Neruda
amava brincar com as palavras.
“Sim
senhor, tudo o que queira, mas são as palavras as que contam, as que
sobem e baixam... Prosterno-me diante delas... Amo-as, uno-me a elas,
persigo-as, mordo- -as, derreto-as... Amo tanto as palavras... As
inesperadas... As que avidamente a gente espera, espreita até que de
repente caem... Vocábulos amados... Brilham como pedras coloridas,
saltam como peixes de prata, são espuma, fio, metal, orvalho...

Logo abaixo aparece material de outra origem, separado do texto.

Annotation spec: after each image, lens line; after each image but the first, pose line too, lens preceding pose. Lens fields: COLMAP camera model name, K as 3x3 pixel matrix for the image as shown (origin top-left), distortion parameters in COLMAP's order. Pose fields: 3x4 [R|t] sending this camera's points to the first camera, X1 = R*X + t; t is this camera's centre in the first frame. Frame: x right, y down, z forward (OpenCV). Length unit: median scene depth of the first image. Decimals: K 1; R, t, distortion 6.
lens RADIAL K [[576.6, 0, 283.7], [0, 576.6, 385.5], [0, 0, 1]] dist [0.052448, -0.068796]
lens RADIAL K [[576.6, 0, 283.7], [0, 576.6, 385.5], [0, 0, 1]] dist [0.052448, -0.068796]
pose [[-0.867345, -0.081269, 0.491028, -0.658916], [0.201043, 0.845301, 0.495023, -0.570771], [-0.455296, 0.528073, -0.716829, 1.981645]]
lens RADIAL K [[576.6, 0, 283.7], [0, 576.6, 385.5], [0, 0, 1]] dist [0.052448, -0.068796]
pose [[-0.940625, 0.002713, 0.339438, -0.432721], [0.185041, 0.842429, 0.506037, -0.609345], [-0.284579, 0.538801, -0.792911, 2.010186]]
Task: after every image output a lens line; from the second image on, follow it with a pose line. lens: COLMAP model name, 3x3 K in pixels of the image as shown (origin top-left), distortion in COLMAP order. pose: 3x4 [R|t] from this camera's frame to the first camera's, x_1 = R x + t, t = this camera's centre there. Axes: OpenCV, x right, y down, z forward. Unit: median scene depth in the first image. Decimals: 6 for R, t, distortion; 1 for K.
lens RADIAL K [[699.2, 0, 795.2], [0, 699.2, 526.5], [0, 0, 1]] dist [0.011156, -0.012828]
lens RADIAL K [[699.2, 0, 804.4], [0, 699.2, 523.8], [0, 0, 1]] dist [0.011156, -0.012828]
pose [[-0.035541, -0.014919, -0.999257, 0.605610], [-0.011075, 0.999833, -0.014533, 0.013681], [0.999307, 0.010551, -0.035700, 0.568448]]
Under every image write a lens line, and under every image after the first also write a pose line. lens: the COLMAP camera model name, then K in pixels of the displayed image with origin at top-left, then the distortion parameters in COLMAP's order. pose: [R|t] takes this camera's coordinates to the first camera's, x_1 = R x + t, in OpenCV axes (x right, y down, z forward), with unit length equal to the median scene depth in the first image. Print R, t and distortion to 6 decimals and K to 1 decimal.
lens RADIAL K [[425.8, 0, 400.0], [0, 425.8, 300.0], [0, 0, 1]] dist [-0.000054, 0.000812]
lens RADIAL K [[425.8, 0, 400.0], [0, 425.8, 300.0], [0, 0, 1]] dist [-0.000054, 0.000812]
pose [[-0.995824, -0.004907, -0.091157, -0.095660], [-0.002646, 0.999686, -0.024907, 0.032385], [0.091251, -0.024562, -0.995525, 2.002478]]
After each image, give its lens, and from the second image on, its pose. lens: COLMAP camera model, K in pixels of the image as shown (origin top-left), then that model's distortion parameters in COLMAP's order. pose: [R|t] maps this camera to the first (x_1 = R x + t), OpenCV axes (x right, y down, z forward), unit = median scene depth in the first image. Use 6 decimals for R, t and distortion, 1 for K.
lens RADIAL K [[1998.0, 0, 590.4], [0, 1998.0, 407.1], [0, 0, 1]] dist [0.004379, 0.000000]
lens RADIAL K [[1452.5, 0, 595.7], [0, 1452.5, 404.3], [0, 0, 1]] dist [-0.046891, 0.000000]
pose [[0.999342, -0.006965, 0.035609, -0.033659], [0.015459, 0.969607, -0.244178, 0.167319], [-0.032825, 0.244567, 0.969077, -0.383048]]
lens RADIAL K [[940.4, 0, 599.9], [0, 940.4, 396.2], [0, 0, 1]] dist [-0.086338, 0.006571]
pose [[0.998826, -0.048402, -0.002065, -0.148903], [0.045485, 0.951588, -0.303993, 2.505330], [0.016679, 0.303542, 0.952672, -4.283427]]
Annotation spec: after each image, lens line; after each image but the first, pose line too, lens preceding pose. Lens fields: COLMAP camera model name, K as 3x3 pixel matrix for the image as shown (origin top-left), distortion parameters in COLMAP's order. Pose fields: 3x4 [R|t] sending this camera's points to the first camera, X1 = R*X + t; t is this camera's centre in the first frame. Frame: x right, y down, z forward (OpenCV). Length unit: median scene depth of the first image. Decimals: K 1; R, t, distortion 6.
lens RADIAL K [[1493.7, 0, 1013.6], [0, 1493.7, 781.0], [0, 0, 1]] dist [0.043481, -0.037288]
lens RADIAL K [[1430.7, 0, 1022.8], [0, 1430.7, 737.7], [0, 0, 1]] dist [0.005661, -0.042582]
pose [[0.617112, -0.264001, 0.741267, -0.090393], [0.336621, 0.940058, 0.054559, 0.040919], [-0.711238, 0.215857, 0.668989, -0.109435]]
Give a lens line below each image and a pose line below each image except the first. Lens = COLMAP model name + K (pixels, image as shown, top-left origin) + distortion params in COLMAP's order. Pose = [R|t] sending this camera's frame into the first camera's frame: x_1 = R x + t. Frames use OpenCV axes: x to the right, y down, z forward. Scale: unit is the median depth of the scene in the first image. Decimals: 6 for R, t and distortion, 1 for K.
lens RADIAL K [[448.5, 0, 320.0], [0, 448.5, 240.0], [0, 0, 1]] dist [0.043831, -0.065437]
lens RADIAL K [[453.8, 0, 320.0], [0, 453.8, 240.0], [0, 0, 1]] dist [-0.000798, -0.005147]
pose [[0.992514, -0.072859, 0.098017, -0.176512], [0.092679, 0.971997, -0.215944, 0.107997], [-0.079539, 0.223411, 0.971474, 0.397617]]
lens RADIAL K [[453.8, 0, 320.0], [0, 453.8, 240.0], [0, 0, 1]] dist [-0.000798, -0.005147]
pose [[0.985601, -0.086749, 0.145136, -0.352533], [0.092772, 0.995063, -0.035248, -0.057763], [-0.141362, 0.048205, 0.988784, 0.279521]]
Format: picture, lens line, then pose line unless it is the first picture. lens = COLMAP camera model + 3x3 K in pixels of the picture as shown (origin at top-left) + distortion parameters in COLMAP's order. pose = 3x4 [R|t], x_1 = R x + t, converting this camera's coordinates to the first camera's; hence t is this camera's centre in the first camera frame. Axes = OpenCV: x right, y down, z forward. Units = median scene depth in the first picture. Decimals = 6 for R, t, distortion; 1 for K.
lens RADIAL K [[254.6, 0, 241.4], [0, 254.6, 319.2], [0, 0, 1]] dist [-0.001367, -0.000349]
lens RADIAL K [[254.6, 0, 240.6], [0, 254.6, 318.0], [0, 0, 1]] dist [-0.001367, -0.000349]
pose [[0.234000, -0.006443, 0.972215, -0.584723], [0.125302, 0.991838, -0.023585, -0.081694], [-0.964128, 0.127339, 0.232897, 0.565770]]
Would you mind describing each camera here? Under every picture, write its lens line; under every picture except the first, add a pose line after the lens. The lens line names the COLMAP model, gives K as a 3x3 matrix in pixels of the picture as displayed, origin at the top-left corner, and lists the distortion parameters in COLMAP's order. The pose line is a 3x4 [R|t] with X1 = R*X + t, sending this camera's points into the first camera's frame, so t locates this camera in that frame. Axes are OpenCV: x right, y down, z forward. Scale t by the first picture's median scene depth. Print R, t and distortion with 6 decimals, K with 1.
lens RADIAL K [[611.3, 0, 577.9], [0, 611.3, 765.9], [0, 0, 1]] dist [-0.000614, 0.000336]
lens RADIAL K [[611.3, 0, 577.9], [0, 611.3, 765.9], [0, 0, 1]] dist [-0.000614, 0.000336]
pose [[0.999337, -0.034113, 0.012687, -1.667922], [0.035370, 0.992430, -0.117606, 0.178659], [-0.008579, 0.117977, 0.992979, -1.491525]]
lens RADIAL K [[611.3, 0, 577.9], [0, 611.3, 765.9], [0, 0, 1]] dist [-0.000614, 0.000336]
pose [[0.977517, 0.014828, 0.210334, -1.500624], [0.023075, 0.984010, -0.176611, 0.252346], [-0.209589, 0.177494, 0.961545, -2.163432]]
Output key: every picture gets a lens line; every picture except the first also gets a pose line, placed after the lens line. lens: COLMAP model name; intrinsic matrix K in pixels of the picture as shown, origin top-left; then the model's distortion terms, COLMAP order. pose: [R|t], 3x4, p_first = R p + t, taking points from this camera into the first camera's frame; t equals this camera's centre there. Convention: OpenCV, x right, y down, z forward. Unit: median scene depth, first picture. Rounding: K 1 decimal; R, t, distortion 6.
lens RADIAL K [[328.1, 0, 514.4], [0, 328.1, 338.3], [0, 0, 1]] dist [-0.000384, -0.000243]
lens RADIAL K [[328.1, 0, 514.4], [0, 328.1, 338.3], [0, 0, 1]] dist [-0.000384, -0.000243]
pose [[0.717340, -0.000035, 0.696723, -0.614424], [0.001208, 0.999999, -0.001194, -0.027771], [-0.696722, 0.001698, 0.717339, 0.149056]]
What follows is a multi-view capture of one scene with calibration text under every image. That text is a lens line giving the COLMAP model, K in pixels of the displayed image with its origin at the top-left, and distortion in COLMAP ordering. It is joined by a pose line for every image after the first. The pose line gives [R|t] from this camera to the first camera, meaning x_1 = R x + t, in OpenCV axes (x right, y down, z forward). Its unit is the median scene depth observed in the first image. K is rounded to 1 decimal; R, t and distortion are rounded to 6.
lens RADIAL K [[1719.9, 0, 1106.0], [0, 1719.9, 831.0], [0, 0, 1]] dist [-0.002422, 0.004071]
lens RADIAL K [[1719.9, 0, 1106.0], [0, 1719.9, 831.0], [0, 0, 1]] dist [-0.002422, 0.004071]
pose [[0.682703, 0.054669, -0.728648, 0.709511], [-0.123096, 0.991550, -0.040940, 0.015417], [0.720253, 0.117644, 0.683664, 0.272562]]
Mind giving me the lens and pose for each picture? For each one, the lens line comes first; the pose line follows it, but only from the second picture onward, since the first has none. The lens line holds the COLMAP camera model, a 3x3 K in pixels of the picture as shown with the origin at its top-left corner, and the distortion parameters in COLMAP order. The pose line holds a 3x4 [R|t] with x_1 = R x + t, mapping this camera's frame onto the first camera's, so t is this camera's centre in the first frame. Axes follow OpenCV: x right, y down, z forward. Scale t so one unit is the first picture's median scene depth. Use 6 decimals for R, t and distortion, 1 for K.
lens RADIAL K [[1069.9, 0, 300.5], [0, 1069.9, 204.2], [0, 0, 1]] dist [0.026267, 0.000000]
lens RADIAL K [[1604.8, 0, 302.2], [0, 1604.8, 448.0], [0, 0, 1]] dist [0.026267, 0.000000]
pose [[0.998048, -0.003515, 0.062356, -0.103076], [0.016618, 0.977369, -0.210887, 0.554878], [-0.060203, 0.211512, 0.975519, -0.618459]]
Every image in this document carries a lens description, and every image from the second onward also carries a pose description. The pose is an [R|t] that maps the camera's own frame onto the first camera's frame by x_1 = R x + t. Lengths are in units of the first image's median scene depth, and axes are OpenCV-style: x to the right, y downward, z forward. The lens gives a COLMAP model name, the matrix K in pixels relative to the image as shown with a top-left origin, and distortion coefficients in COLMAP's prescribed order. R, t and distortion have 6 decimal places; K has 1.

Persigo algumas palavras. São tão belas que quero colocá-las todas
em meu poema... Agarro-as no voo, quando vão zumbindo, e capturo-as,
limpo-as, aparo-as, preparo-me diante do prato, sinto-as cristalinas,
vibrantes, ebúrneas, vegetais, oleosas, como frutas, como algas,
como ágatas, como azeitonas... E então as revolvo, agito-as,
bebo-as, sugo-as, trituro-as, adorno-as, liberto-as... Deixo-as, como
estalactites em meu poema, como pedacinhos de madeira polida, como
carvão, como restos de naufrágio, presentes da onda... Tudo está
na palavra...” (Pablo Neruda, Confesso que vivi, p. 51).
As
coisas que dão prazer sem ter nenhuma utilidade têm o nome de
brinquedos. Empinar uma pipa, rodar pião, jogar sinuca, armar
quebra-cabeças, pular corda, jogar xadrez. Haverá atividades mais
tolas que essas? Tolas, sim, quando analisadas do ponto de vista da
razão instrumental: ao final, tudo fica do mesmo jeito. Nada é
produzido. A Feira das Utilidades declara: “Aqui não há lugar
para tais atividades”. São inúteis. Não servem para nada. Mas o
corpo discorda. As ideias do meu corpo não são as ideias da minha
cabeça. De fato, o mundo fica do mesmo jeito, diz o corpo. Mas não
eu. Eu fico alegre. E a alegria se basta. Ela não deseja nada além
dela! E assim, alegremente, o corpo deixa o trabalho para brincar. Um
brinquedo é um objeto com que se faz amor, um objeto amado. E “cada
objeto amado é o centro de um paraíso”, diz Novalis. O Paraíso
mora dentro de uma caixa de brinquedos.